* _Aim_: Copy the passage about Pakenham word for word, starting at the words "I had every" and ending after the words "home in Ashburton.".

* _Text section_:
┄┄┄┄┄┄
I had every reason to harbour hostility towards Pakenham after my first encounter with it. It was 1964 and I had been driving my trusty, green Morris Minor when it broke down in the middle of nowhere one Sunday night. As a new teacher, I was heading to Morwell, and my grade one class, after a weekend at home in Ashburton.

A minute before, the town’s fleeting lights were barely noticed as I drove through. Do you want to know that I was in my pyjamas? Embarrassing. It made sense at the time: drive to Morwell, arrive about 10pm and straight to bed. Little did I realise as I walked back to this dark, cold place that it would be my future home.

Love brought me back to Pakenham. My husband’s Eastern European parents had a small acreage property on the north side of the Princes Highway – beautiful, hilly, treed country. We bought 25 acres (about 10 hectares) adjacent to them. My in-laws lived a sustainable lifestyle in the old European tradition, living off the land and buying only staples such as flour, sugar and salt. It was eye-opening for a girl from the suburbs.
┄┄┄┄┄┄
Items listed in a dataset

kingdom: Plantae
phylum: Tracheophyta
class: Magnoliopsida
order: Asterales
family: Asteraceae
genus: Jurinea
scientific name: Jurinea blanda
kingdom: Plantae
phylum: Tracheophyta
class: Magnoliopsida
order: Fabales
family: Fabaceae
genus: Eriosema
┄┄┄┄┄┄
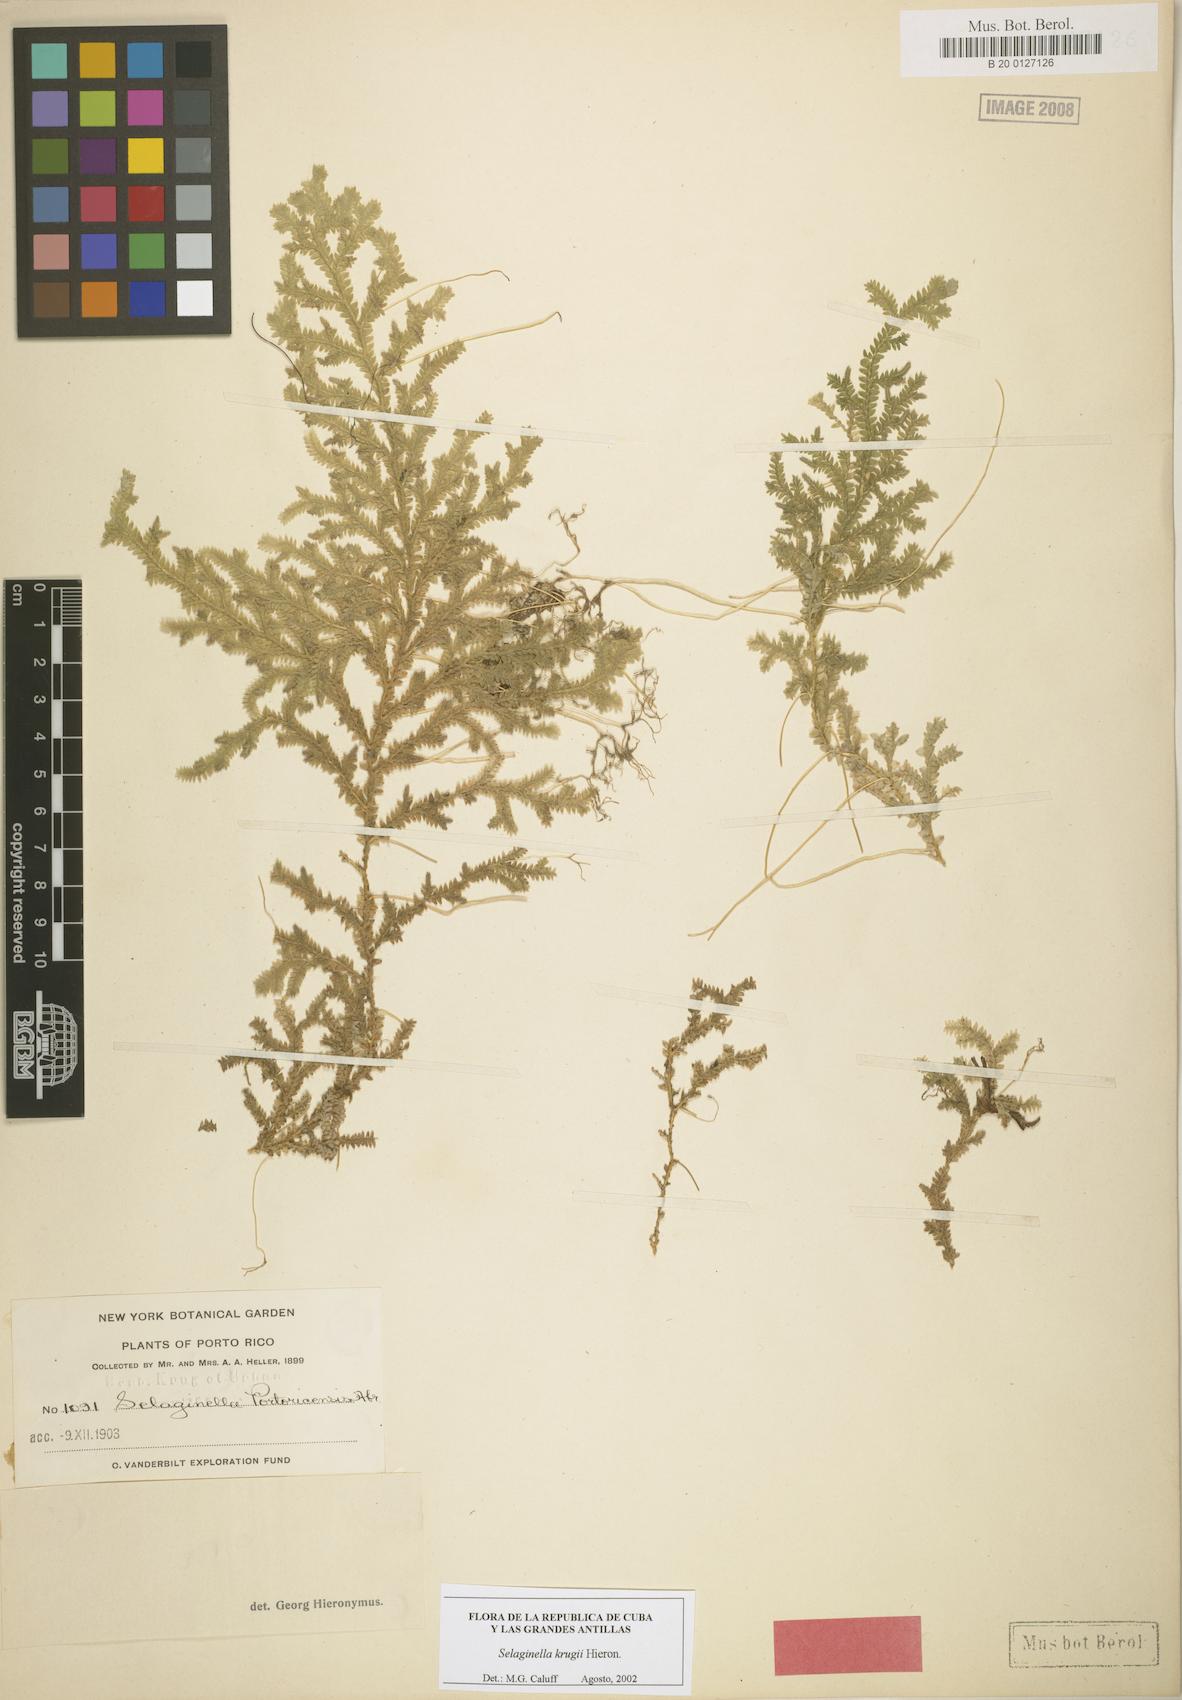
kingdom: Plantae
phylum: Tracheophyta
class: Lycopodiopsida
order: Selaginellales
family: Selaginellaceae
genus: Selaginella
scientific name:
┄┄┄┄┄┄
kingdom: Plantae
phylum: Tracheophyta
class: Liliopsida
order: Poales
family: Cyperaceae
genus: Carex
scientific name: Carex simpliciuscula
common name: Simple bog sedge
┄┄┄┄┄┄
* _Response below_:
I had every reason to harbour hostility towards Pakenham after my first encounter with it. It was 1964 and I had been driving my trusty, green Morris Minor when it broke down in the middle of nowhere one Sunday night. As a new teacher, I was heading to Morwell, and my grade one class, after a weekend at home in Ashburton.